- Abbreviation: AS
- Leader: Elsa Widding
- Founder: Elsa Widding
- Founded: 12 June 2025
- Registered: 10 March 2026
- Split from: Sweden Democrats
- Headquarters: 414 52 Göteborg
- Ideology: Climate change denial Anti-immigration Hard Euroscepticism
- Political position: Far-right^{[citation needed]}
- Colours: Yellow Dark blue Blue
- Slogan: «Sweden needs political renewal» (Swedish: «Sverige behöver politisk förnyelse»)
- Riksdag: 2 / 349
- European Parliament: 0 / 21

Website
- ambitionsverige.se

= Ambition Sweden =

Ambition Sweden (Ambition Sverige; AS) is a Swedish political party founded in 2025 by Elsa Widding, an independent member of the Riksdag who left the Sweden Democrats earlier. In April 2026, another ex-SD independent MP, Katja Nyberg, joined the party.

==History==

=== Background ===
Elsa Widding was elected to the Riksdag as a member of the Sweden Democrats (SD) in the 2022 Swedish general election, but left the SD in May 2023 following a controversy over her participation in a conference in Norway that was accused of spreading conspiracy theories, including about the climate, vaccines and the Holocaust. Widding believed that the SD did not clearly enough defend her against criticism from, among others, the then Minister for Education, Mats Persson. Since then, Widding served as independent MP, despite SD's urges to resign her seat.

For 11 days in January 2024, Widding was a member of Human Rights and Democracy party (MoD), saying she made a mistake joining the party when revelations were made that the party is vaccine-skeptical.

=== Formation ===
In May 2025, Widding announced the formation of a new party, with a founding conference scheduled for 12 June 2025 and with the ambition to participate in the 2026 Swedish general election. The party was originally called Sweden First (Sverige först), but in September 2025 the name was changed to Ambition Sweden due to a name conflict and because "it has been too easy to confuse the party with other things that have nothing to do with the party."

The Ambition Sweden party name was registered by the Swedish Election Authority on 10 March 2026, allowing the party to participate in the 2026 general election.

In April 2026, Katja Nyberg, another independent MP who left SD in January due to accusations of drug-impaired driving and driving without a license, announced that she was joining Ambition Sweden and would be on the AS parliamentary list.

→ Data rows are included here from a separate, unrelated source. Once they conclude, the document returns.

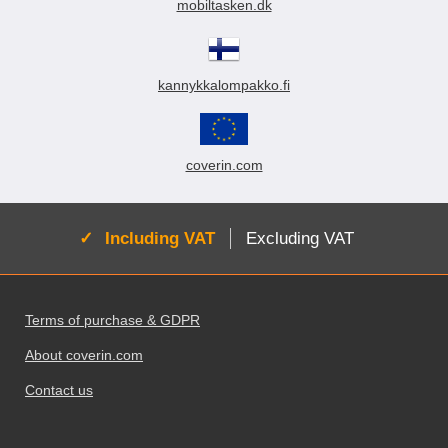
mobiltasken.dk
kannykkalompakko.fi
coverin.com
Active:
Including VAT
Excluding VAT
Footer content Mixed info and links
Terms of purchase & GDPR
About coverin.com
Contact us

Elsa Widding said regarding the criminal suspicions against Nybert that "there has been a terrible push against her." Among other former SD members of the Riksdag on the AS lists were Unni Björnerfors, known for anti-vaccination statements, and Olle Larsson, who left the party because the SD had not prioritized rural issues.

On 10 July 2026, it was announced that Katja Nyberg dropped from the Ambition Sweden list for the 2026 general election. Nyberg explained her decision with personal reasons.

After the 2026 general election where the party gathered 7 700 votes or 0.11% of the vote, Widding announced she would step down as leader and recommended that the party should merge with Alternativ för Sverige.

== Ideology ==
Ambition Sweden advocates for reduced immigration and Sweden's exit from the European Union and NATO.

Since leaving SD in 2023, Elsa Widding has established herself as a climate change sceptic.